Renforcement du rôle de l’Etat et affaiblissement du climat des affaires : Le rôle central de l’Etat dans la planification économique s’est renforcé avec l’investissement public et les marchés publics comme moteurs principaux de l’activité économique. Le développement du secteur privé, national et étranger, a été freiné par des obstacles administratifs, une réglementation incertaine et un environnement des affaires défavorable. Des lois restrictives, telles que la règle 51/49% limitant la propriété étrangère ont découragé les investissements directs étrangers et réduit les perspectives économiques du pays. 

Politique commerciale restrictive et une adhésion à l’OMC qui piétine depuis 1997. Après des réformes libéralisatrices des années 1989-1996, la période post-2014 a vu un retour aux restrictions commerciales avec la multiplication de barrières non tarifaires, des interdictions temporaires d’importation et des droits de douane élevés (30 à 200% sur plus de 1000 produits). 

L’Algérie est bloquée dans son processus d’adhésion à l’OMC depuis 2014, en raison d’un modèle protectionniste centré sur l’Etat, qui privilégie la protection des industries locales et de l’emploi au détriment des règles de l’OMC. Ce blocage limite la transparence, la concurrence, l’accès aux marchés et la capacité de négociation de l’Algérie, renforçant son isolement dans les chaînes de valeur mondiales. Sans réformes stratégiques axées sur la transparence, la compétitivité et l’ouverture, l’Algérie risque de rester dépendante des hydrocarbures et de voir sa croissance économique durable freinée.

Une coupure par rapport aux marchés financiers internationaux :  Une rupture nette avec les marchés financiers internationaux : malgré des ressources naturelles représentant près de 95% des exportations et une dette extérieure extrêmement faible, à seulement 1,3% du PIB, la faible exposition de l’Algérie à l’épargne étrangère — moins de 5% du financement total — limite sévèrement l’accès aux capitaux internationaux.
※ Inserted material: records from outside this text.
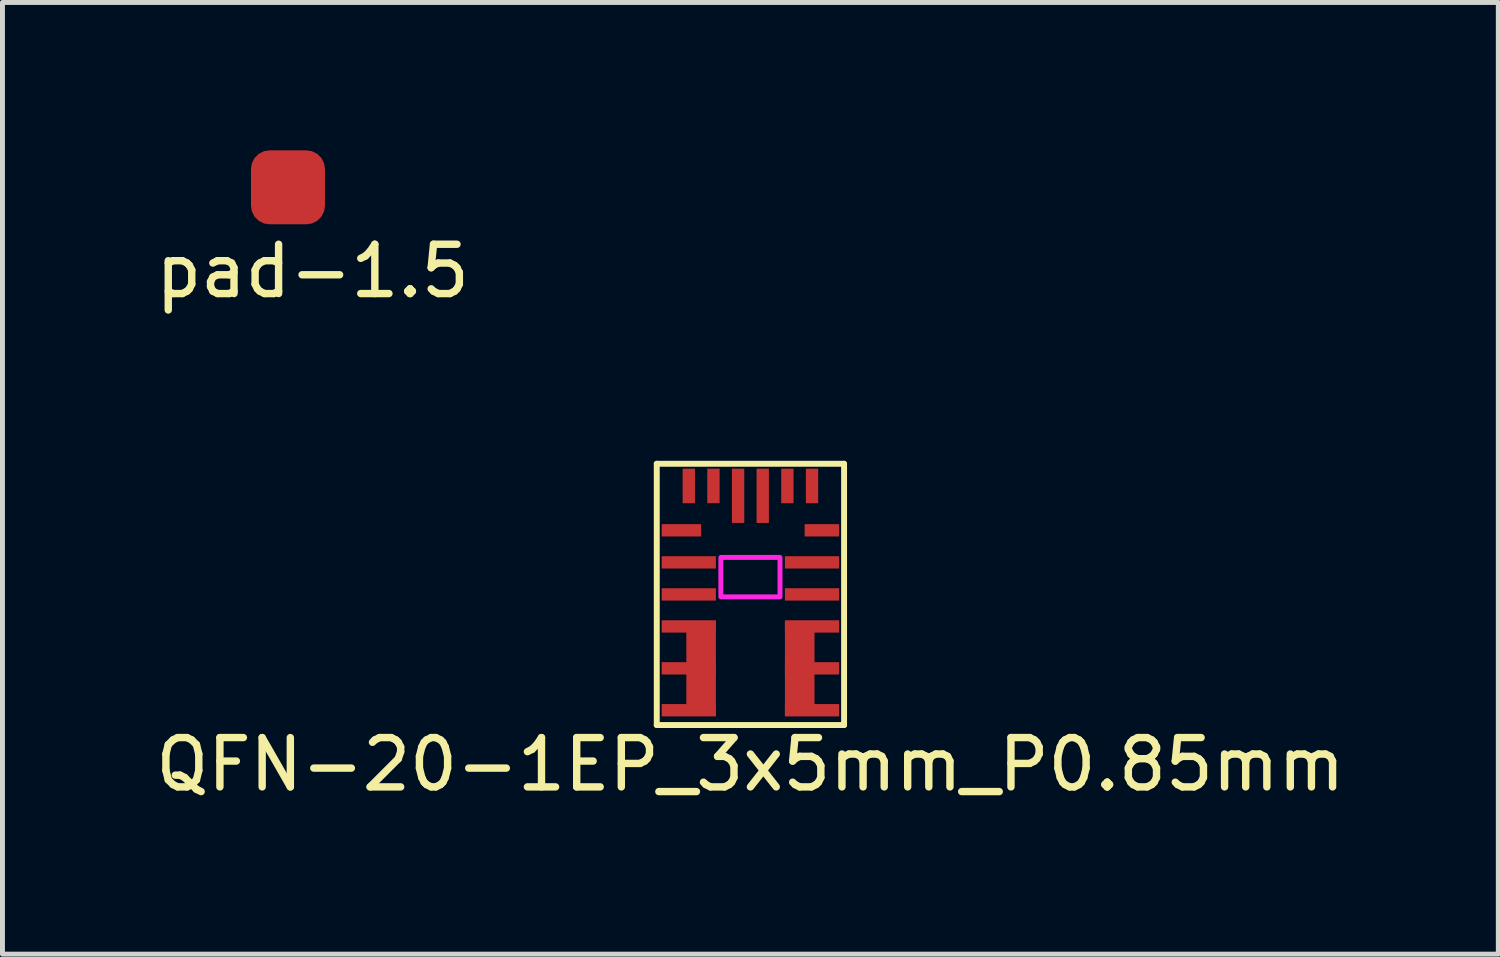
<source format=kicad_pcb>
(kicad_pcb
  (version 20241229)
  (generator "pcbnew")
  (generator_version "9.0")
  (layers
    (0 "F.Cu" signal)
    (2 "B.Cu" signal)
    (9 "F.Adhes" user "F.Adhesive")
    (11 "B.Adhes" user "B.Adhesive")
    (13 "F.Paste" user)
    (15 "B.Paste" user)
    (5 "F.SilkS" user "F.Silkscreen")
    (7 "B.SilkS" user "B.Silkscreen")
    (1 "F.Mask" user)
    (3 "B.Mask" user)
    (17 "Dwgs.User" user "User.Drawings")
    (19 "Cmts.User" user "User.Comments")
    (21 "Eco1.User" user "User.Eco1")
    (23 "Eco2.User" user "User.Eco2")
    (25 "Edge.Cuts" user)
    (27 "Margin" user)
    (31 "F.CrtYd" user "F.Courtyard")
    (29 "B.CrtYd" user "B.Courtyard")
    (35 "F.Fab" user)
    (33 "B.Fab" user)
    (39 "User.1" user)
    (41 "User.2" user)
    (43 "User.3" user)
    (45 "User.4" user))
  (footprint "QFN-20-1EP_3x5mm_P0.85mm"
    (layer "F.Cu")
    (at 12.173 9.258)
    (property "Reference" "QFN-20-1EP_3x5mm_P0.85mm" (at 0 3.2 0) (layer "F.SilkS") (effects (font (size 1 1) (thickness 0.15))))
    (attr smd)
    (fp_poly (pts (xy -0.7 0.3) (xy -0.7 2.2) (xy -1.3 2.2) (xy -1.3 0.3)) (stroke (width 0) (type solid)) (fill yes) (layer "F.Cu"))
    (fp_poly (pts (xy 1.3 0.3) (xy 1.3 2.2) (xy 0.7 2.2) (xy 0.7 0.3)) (stroke (width 0) (type solid)) (fill yes) (layer "F.Cu"))
    (fp_line (start -1.9 -2.9) (end 1.9 -2.9) (stroke (width 0.12) (type solid)) (layer "F.SilkS"))
    (fp_line (start -1.9 2.4) (end -1.9 -2.9) (stroke (width 0.12) (type solid)) (layer "F.SilkS"))
    (fp_line (start 1.9 -2.9) (end 1.9 2.4) (stroke (width 0.12) (type solid)) (layer "F.SilkS"))
    (fp_line (start 1.9 2.4) (end -1.9 2.4) (stroke (width 0.12) (type solid)) (layer "F.SilkS"))
    (fp_poly (pts (xy 0.6 -0.2) (xy -0.6 -0.2) (xy -0.6 -1) (xy 0.6 -1)) (stroke (width 0.1) (type solid)) (fill no) (layer "F.CrtYd"))
    (pad "1" smd rect (at -1.4 -1.55 180) (size 0.8 0.25) (layers "F.Cu" "F.Mask" "F.Paste"))
    (pad "2" smd rect (at -1.25 -0.9) (size 1.1 0.25) (layers "F.Cu" "F.Mask" "F.Paste"))
    (pad "3" smd rect (at -1.25 -0.25) (size 1.1 0.25) (layers "F.Cu" "F.Mask" "F.Paste"))
    (pad "4" smd rect (at -1.25 0.4) (size 1.1 0.25) (layers "F.Cu" "F.Mask" "F.Paste"))
    (pad "5" smd rect (at -1.25 1.25) (size 1.1 0.25) (layers "F.Cu" "F.Mask" "F.Paste"))
    (pad "6" smd rect (at -1.25 2.1) (size 1.1 0.25) (layers "F.Cu" "F.Mask" "F.Paste"))
    (pad "7" smd rect (at 1.25 2.1) (size 1.1 0.25) (layers "F.Cu" "F.Mask" "F.Paste"))
    (pad "8" smd rect (at 1.25 1.25) (size 1.1 0.25) (layers "F.Cu" "F.Mask" "F.Paste"))
    (pad "9" smd rect (at 1.25 0.4) (size 1.1 0.25) (layers "F.Cu" "F.Mask" "F.Paste"))
    (pad "10" smd rect (at 1.25 -0.25) (size 1.1 0.25) (layers "F.Cu" "F.Mask" "F.Paste"))
    (pad "11" smd rect (at 1.25 -0.9 180) (size 1.1 0.25) (layers "F.Cu" "F.Mask" "F.Paste"))
    (pad "12" smd rect (at 1.45 -1.55 180) (size 0.7 0.25) (layers "F.Cu" "F.Mask" "F.Paste"))
    (pad "13" smd rect (at 1.25 -2.45 90) (size 0.7 0.25) (layers "F.Cu" "F.Mask" "F.Paste"))
    (pad "14" smd rect (at 0.75 -2.45 90) (size 0.7 0.25) (layers "F.Cu" "F.Mask" "F.Paste"))
    (pad "15" smd rect (at 0.25 -2.25 90) (size 1.1 0.25) (layers "F.Cu" "F.Mask" "F.Paste"))
    (pad "16" smd rect (at -0.25 -2.25 90) (size 1.1 0.25) (layers "F.Cu" "F.Mask" "F.Paste"))
    (pad "17" smd rect (at -0.75 -2.45 90) (size 0.7 0.25) (layers "F.Cu" "F.Mask" "F.Paste"))
    (pad "18" smd rect (at -1.25 -2.45 90) (size 0.7 0.25) (layers "F.Cu" "F.Mask" "F.Paste")))
  (footprint "pad-1.5"
    (layer "F.Cu")
    (at 2.792 0.75)
    (property "Reference" "pad-1.5" (at 0.5 1.7 0) (layer "F.SilkS") (effects (font (size 1 1) (thickness 0.15))))
    (attr through_hole)
    (pad "1" smd roundrect (at 0 0) (size 1.5 1.5) (layers "F.Cu" "F.Mask" "F.Paste") (roundrect_rratio 0.25)))
  (gr_rect
    (start -3 -3)
    (end 27.345 16.306)
    (stroke (width 0.1) (type default))
    (fill no)
    (layer "Edge.Cuts")))
</source>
Cette situation bride la capacité d’investissement, estimée en moyenne à 20% du PIB, et freine la diversification économique indispensable. Il est impératif de mobiliser davantage les financements externes pour renforcer la résilience macroéconomique, améliorer l’efficacité de l’allocation des ressources et réintégrer l’Algérie dans le système financier mondial, condition sine qua non d’une croissance durable et soutenue.Pour conclure, le pouvoir d’achat qui a évolué de 12,2% entre 2000-2012 a fortement chuté pour se situer à 1,4% entre 2013-2019.